Future Fund won't protest Telstra split

Future Fund chief executive Paul Costello yesterday remained tight-lipped in the face of sustained questioning over the fund's stance, as an investor, on the pending legislated separation of Telstra's operations.

Future Fund chief executive Paul Costello yesterday remained tight-lipped in the face of sustained questioning over the fund's stance, as an investor, on the pending legislated separation of Telstra's operations.

It seems to us completely inappropriate to insert ourselves into a discussion

Future Fund CEO Paul Costello

Former Communications Minister Helen Coonan criticised the Future Fund for its silence on the government's legislation which, if passed, would separate Telstra's retail and wholesale arms. Coonan noted that the fund was not silent over Sol Trujillo's pay.

"It's baffling that you'd be so proactive on some matters," said Coonan, adding that there appeared to be "an eerie silence on the part of the fund" regarding Telstra's separation.

The fund was a government-owned investment body established in 2006 to meet the cost of public sector superannuation liabilities.

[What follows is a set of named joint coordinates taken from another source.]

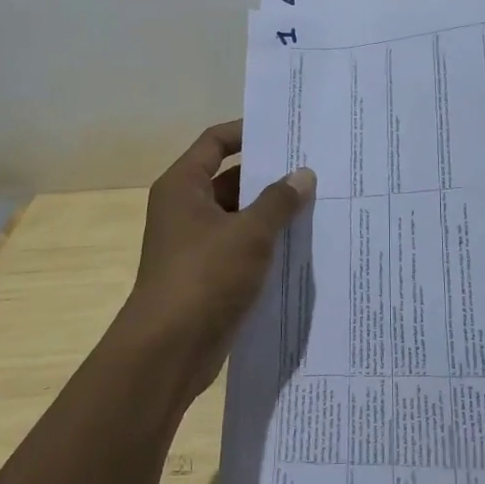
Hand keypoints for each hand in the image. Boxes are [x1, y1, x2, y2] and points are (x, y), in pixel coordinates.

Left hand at [123, 120, 315, 398]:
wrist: (167, 352)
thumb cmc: (204, 276)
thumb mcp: (249, 233)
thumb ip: (278, 200)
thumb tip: (303, 175)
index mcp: (183, 186)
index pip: (215, 142)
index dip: (247, 132)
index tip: (285, 131)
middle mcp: (184, 209)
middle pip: (230, 178)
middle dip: (268, 175)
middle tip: (312, 168)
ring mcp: (194, 244)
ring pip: (238, 216)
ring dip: (270, 213)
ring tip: (316, 203)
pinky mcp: (206, 275)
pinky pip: (240, 248)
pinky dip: (265, 244)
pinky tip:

"We will continue to work as a shareholder, working with the company, seeking information from the company," Costello said. The CEO made his comments while being questioned at a Senate Standing Committee on Finance and Public Administration yesterday.

Facing earlier questions, Costello conceded that the threat of Telstra's separation "would be a major risk for an investment", but when pressed if he hypothetically would buy shares of a company facing the legislation that Telstra was, he said it would depend on the price of the shares.

Costello said the Future Fund had not had discussions with the government about the legislation forcing Telstra's separation because the fund was set up to operate independently. "It seems to us completely inappropriate to insert ourselves into a discussion," said Costello.

"We took a view that we absolutely should not be involved in being part of discussions with government," he said. "Any approach like that would certainly have been at risk of receiving inside trading information."

Costello said it was a coincidence the fund had sold a third of its stake prior to the announcement.

The Future Fund had taken on Telstra shares in 2007 during the final sell off of the telco, which were held in escrow until August 2008. Its massive sell off took place one month prior to the government's announcement, reducing its ownership of Telstra from 16 per cent to 11 per cent.

Asked whether he knew about the separation deal and whether it was the basis for the Future Fund's decision, Costello said "it absolutely was a coincidence". He went on to argue that it was obvious it might happen — the question was when.

Costello also took a question on notice about when and how often he had spoken to Telstra prior to the sale but clarified "it was some significant time before the transaction we undertook".

Future Fund chair David Murray on Monday said in a statement that its Telstra sell off was a "long-stated intention". The value of its Telstra holdings was around $4.3 billion.